Dillinger has also recently been circling a potential legal confrontation with his cousin Snoop Dogg — publicly floating on social media that he may sue over ownership and royalties from their collaborative years, including allegations that Snoop deliberately blocked him from the 2024 Tha Dogg Pound album W.A.W.G. to retain production profits. Snoop fired back with a business-oriented warning of his own. Whether that dispute escalates to litigation remains to be seen, but the pattern is clear: Daz Dillinger has reached the point where he’s demanding the industry treat his contributions with the legal weight they deserve, regardless of the relationship involved.
If you manage talent, run a catalog, or operate any publishing or label entity, this case is a reminder of what could happen when royalty accounting is treated as an afterthought rather than a fiduciary obligation.
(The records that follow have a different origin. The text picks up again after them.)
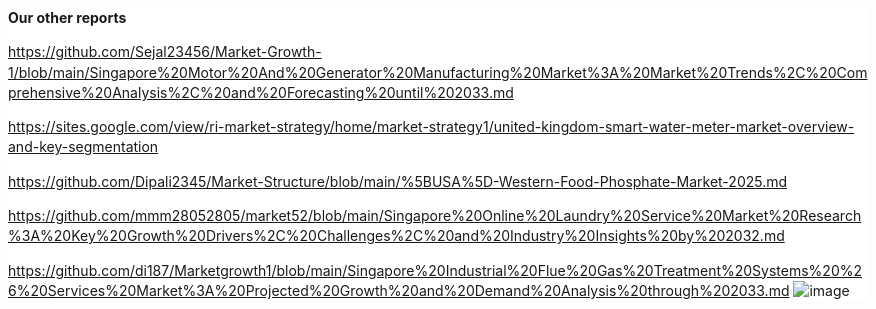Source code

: <strong>Our other reports</strong>

<a href=https://github.com/Sejal23456/Market-Growth-1/blob/main/Singapore%20Motor%20And%20Generator%20Manufacturing%20Market%3A%20Market%20Trends%2C%20Comprehensive%20Analysis%2C%20and%20Forecasting%20until%202033.md>https://github.com/Sejal23456/Market-Growth-1/blob/main/Singapore%20Motor%20And%20Generator%20Manufacturing%20Market%3A%20Market%20Trends%2C%20Comprehensive%20Analysis%2C%20and%20Forecasting%20until%202033.md</a>

<a href=https://sites.google.com/view/ri-market-strategy/home/market-strategy1/united-kingdom-smart-water-meter-market-overview-and-key-segmentation>https://sites.google.com/view/ri-market-strategy/home/market-strategy1/united-kingdom-smart-water-meter-market-overview-and-key-segmentation</a>

<a href=https://github.com/Dipali2345/Market-Structure/blob/main/%5BUSA%5D-Western-Food-Phosphate-Market-2025.md>https://github.com/Dipali2345/Market-Structure/blob/main/%5BUSA%5D-Western-Food-Phosphate-Market-2025.md</a>

<a href=https://github.com/mmm28052805/market52/blob/main/Singapore%20Online%20Laundry%20Service%20Market%20Research%3A%20Key%20Growth%20Drivers%2C%20Challenges%2C%20and%20Industry%20Insights%20by%202032.md>https://github.com/mmm28052805/market52/blob/main/Singapore%20Online%20Laundry%20Service%20Market%20Research%3A%20Key%20Growth%20Drivers%2C%20Challenges%2C%20and%20Industry%20Insights%20by%202032.md</a>

<a href=https://github.com/di187/Marketgrowth1/blob/main/Singapore%20Industrial%20Flue%20Gas%20Treatment%20Systems%20%26%20Services%20Market%3A%20Projected%20Growth%20and%20Demand%20Analysis%20through%202033.md>https://github.com/di187/Marketgrowth1/blob/main/Singapore%20Industrial%20Flue%20Gas%20Treatment%20Systems%20%26%20Services%20Market%3A%20Projected%20Growth%20and%20Demand%20Analysis%20through%202033.md</a>
![image](https://github.com/user-attachments/assets/cd39d326-6d4d-4d20-9315-be57d9bec81c)
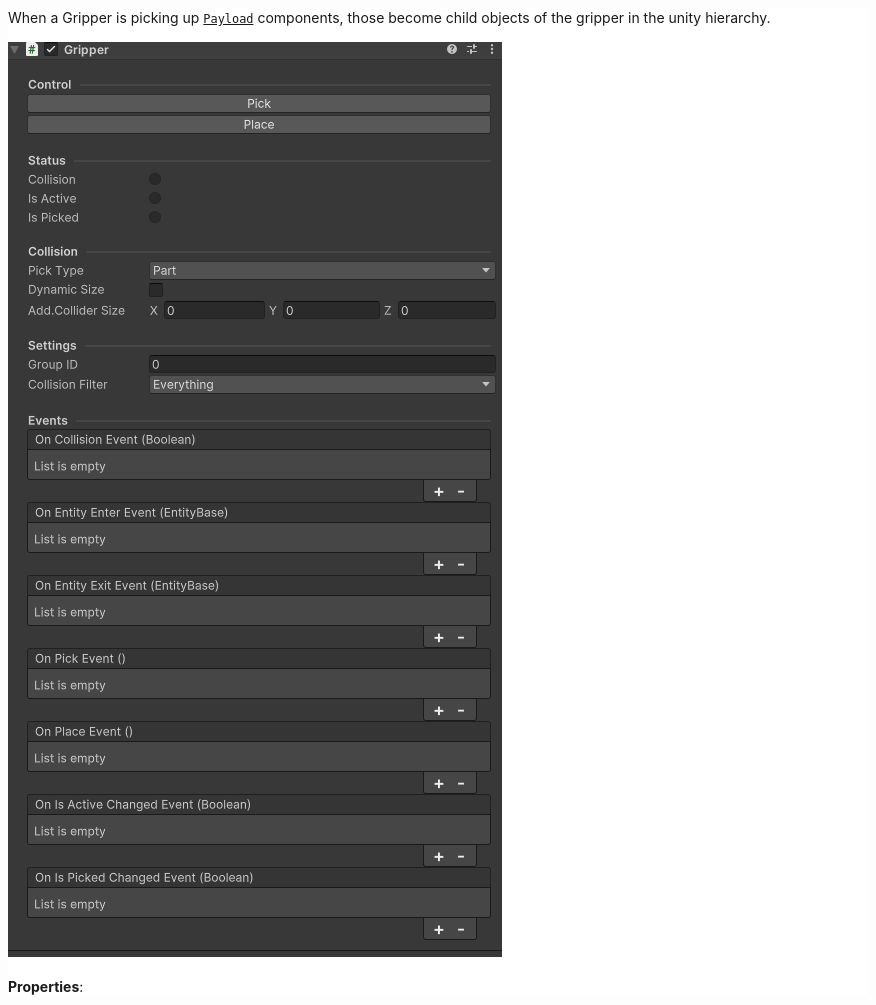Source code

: When a Gripper is picking up [`Payload`](#payload)
components, those become child objects of the gripper in the unity hierarchy.

![Gripper_Inspector.png](Documentation%2FImages%2FGripper_Inspector.png)

**Properties**:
Dillinger didn’t walk into court demanding a number he invented. He walked in because no one would allegedly tell him what the real number was — and a $91,000 payment without documentation is arguably worse than no payment at all, because it confirms the money exists while obscuring how much more might.
For aspiring producers and songwriters reading this: your credits are your equity. Your royalty statements are your quarterly earnings reports. If you can’t audit them, you don’t own what you think you own. Daz Dillinger built some of the bricks in the house that All Eyez On Me became — and he had to go to federal court to find out what those bricks were worth. That’s not the way it should work. But it’s the way it often does, until someone forces the books open.
Watch this case closely. The discovery process alone — if it gets that far — could pull back the curtain on decades of royalty flows from one of hip-hop’s most valuable catalogs. Dillinger’s attorney says he expects amicable resolution. Maybe. But the filing itself has already done something irreversible: it put the question on record, in federal court, where it can’t be quietly ignored. Sometimes the point of filing isn’t just winning. It’s making the accounting happen at all.